►

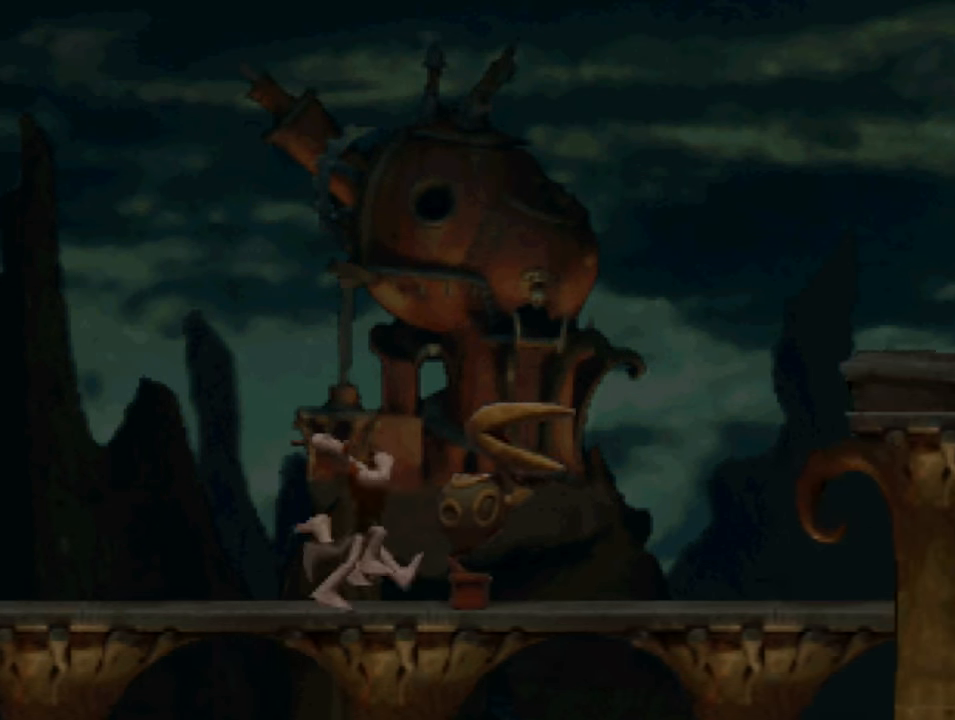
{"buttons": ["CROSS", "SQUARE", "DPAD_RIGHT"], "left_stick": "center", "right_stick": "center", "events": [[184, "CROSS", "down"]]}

◄
►

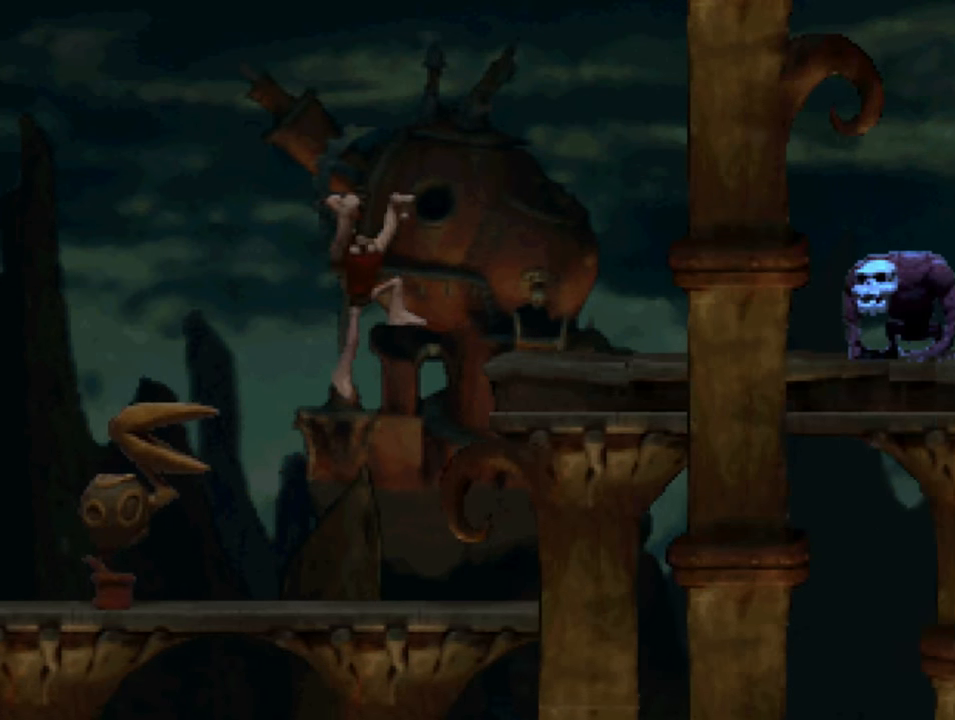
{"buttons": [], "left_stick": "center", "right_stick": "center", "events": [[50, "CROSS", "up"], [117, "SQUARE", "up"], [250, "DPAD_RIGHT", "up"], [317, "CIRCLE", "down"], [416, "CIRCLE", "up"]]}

◄
►

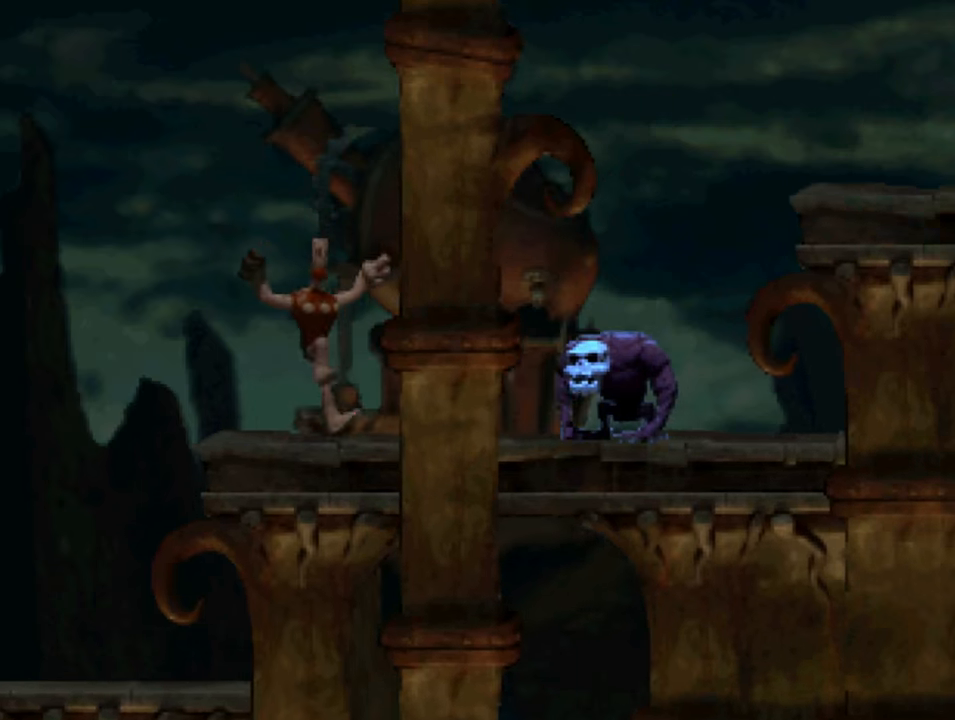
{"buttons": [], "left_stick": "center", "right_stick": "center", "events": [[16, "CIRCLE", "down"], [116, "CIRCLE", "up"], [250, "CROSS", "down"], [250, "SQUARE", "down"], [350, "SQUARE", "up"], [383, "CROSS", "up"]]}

◄

__What is needed__
Copy out every line from the records that has the word "CIRCLE".

__Answer to the problem__
{"buttons": [], "left_stick": "center", "right_stick": "center", "events": [[50, "CROSS", "up"], [117, "SQUARE", "up"], [250, "DPAD_RIGHT", "up"], [317, "CIRCLE", "down"], [416, "CIRCLE", "up"]]}
{"buttons": [], "left_stick": "center", "right_stick": "center", "events": [[16, "CIRCLE", "down"], [116, "CIRCLE", "up"], [250, "CROSS", "down"], [250, "SQUARE", "down"], [350, "SQUARE", "up"], [383, "CROSS", "up"]]}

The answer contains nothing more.